Gathered on the steps of City Hall on the afternoon of Aug. 22, scores of city council members and community advocacy groups held a one-hour press conference to rally support for the impending council vote. Council members are expected to pass a package of legislation that will install an NYPD inspector general and change the definition of racial profiling to “bias-based” profiling.
“We will have a city that keeps all citizens safe without profiling,” said Council Member Brad Landers during the press conference. Landers was a co-sponsor of the legislation, known collectively as the Community Safety Act (CSA).
Opponents of the CSA claim that stop and frisk helps reduce gun violence, but supporters have criticized the relevant data as not supporting those claims. Even the majority of those in favor of CSA have not called for the elimination of the tactic altogether, preferring reform and oversight of the NYPD.
“We’ve seen in this city policies and practices by the police department that have gotten out of hand,” said City Council Speaker Christine Quinn during a second press conference inside City Hall.
Quinn said she expects the vote count on the mayoral veto override to be “just about the same” as the original vote.
The NYPD and Mayor Michael Bloomberg have repeatedly said that stop and frisk is a necessary tool to keep the city safe, and point to the dramatic drop in violent crime over the past twelve years.

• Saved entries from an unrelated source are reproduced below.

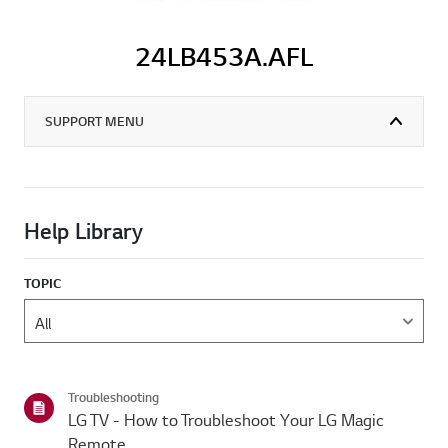
24LB453A.AFL
SUPPORT MENU
Help Library
TOPIC
Troubleshooting
LG TV - How to Troubleshoot Your LG Magic
Remote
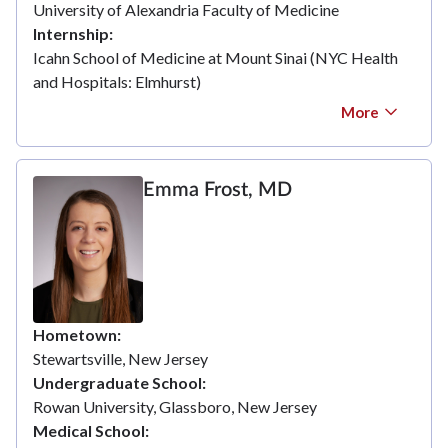
University of Alexandria Faculty of Medicine
Internship
Icahn School of Medicine at Mount Sinai (NYC Health
and Hospitals: Elmhurst)
More
Emma Frost, MD
Hometown
Stewartsville, New Jersey
Undergraduate School
Rowan University, Glassboro, New Jersey
Medical School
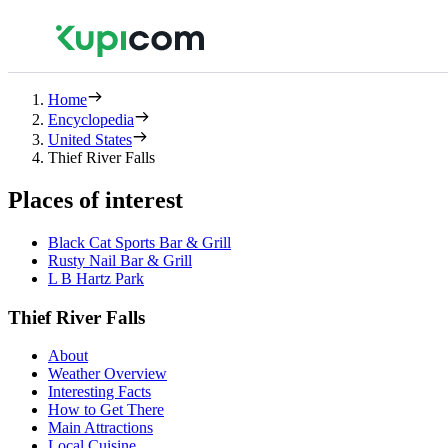
Home
Encyclopedia
United States
Thief River Falls
Places of interest
Black Cat Sports Bar & Grill
Rusty Nail Bar & Grill
L B Hartz Park
Thief River Falls
About
Weather Overview
Interesting Facts
How to Get There
Main Attractions
Local Cuisine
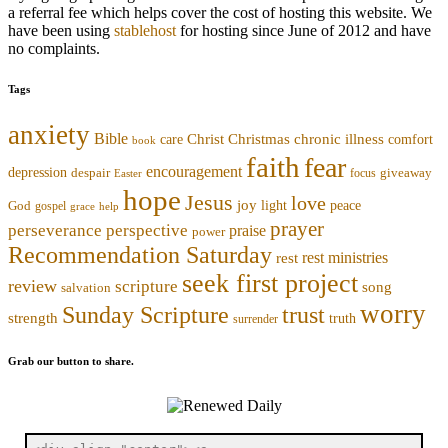
a referral fee which helps cover the cost of hosting this website. We
have been using
stablehost
for hosting since June of 2012 and have
no complaints.
Tags
anxiety
Bible
Christmas
chronic illness
Christ
comfort
care
book
faith
fear
encouragement
depression
despair
focus
giveaway
Easter
hope
Jesus
love
joy
light
peace
God
gospel
grace
help
prayer
perseverance
perspective
praise
power
Recommendation Saturday
rest ministries
rest
seek first project
review
scripture
song
salvation
worry
trust
Sunday Scripture
strength
truth
surrender
Grab our button to share.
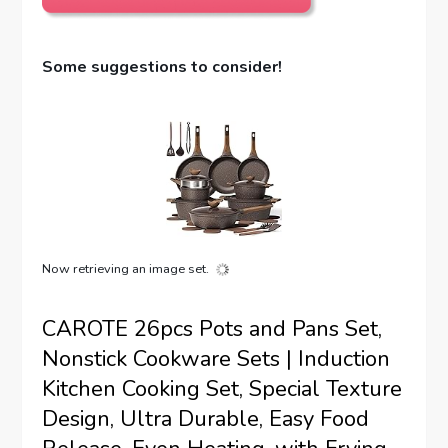
Some suggestions to consider!
Now retrieving an image set.
CAROTE 26pcs Pots and Pans Set,
Nonstick Cookware Sets | Induction
Kitchen Cooking Set, Special Texture
Design, Ultra Durable, Easy Food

NYPD Commissioner Ray Kelly said in an Aug. 18 interview on NBC’s Meet the Press that though he understands the sensitivity of the issue for communities of color, there are reasons that stop and frisk occurs in those areas more often than others.
“Violence is happening disproportionately in minority communities,” said Kelly during the interview.
Numerous community organization representatives expressed total confidence in the vote.
“This has been a big day, and this has been a battle in New York City almost since the city was formed,” said Ben Jealous, president and CEO of the NAACP after the rally, noting that after the vote the real work will begin. “These are old battles in the city.”
“When we win the vote today, Dr. King will be smiling down.”